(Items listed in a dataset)
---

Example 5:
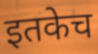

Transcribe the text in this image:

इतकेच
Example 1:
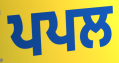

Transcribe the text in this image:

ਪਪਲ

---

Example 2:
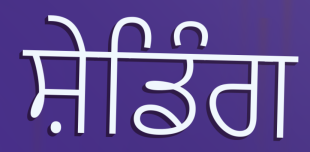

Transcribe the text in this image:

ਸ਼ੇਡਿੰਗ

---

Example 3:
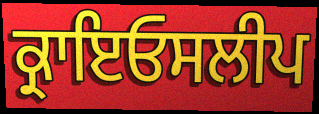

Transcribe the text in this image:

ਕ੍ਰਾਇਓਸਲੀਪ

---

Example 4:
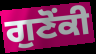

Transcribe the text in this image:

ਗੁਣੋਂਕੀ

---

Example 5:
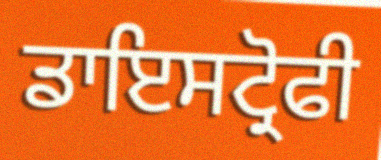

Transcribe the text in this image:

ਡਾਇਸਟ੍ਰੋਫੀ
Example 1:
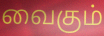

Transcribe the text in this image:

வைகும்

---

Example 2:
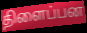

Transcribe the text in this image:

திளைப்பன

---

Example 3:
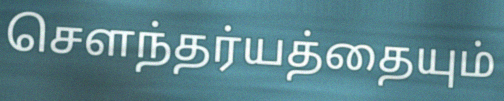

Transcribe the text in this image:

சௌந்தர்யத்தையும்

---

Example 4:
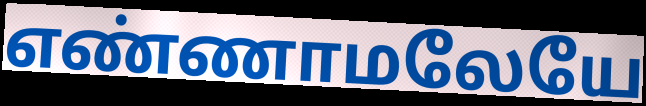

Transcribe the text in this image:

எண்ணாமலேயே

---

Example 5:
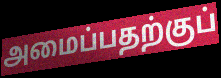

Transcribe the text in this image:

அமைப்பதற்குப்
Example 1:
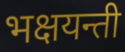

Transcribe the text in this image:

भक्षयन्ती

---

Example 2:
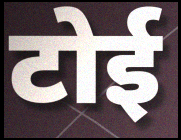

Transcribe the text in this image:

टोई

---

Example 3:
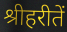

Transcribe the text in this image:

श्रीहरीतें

* **Task requirements**
Copy the data character for character, but drop all pictures from the copy.

* **Solution for this problem**
---

Example 5:

Transcribe the text in this image:

इतकेच
Example 1:

Transcribe the text in this image:

ਪਪਲ

---

Example 2:

Transcribe the text in this image:

ਸ਼ੇਡਿੰਗ

---

Example 3:

Transcribe the text in this image:

ਕ੍ਰਾਇਓਸਲੀਪ

---

Example 4:

Transcribe the text in this image:

ਗੁਣੋਂਕੀ

---

Example 5:

Transcribe the text in this image:

ਡਾਇਸਟ੍ਰੋਫੀ
Example 1:

Transcribe the text in this image:

வைகும்

---

Example 2:

Transcribe the text in this image:

திளைப்பன

---

Example 3:

Transcribe the text in this image:

சௌந்தர்யத்தையும்

---

Example 4:

Transcribe the text in this image:

எண்ணாமலேயே

---

Example 5:

Transcribe the text in this image:

அமைப்பதற்குப்
Example 1:

Transcribe the text in this image:

भक्षयन्ती

---

Example 2:

Transcribe the text in this image:

टोई

---

Example 3:

Transcribe the text in this image:

श्रीहरीतें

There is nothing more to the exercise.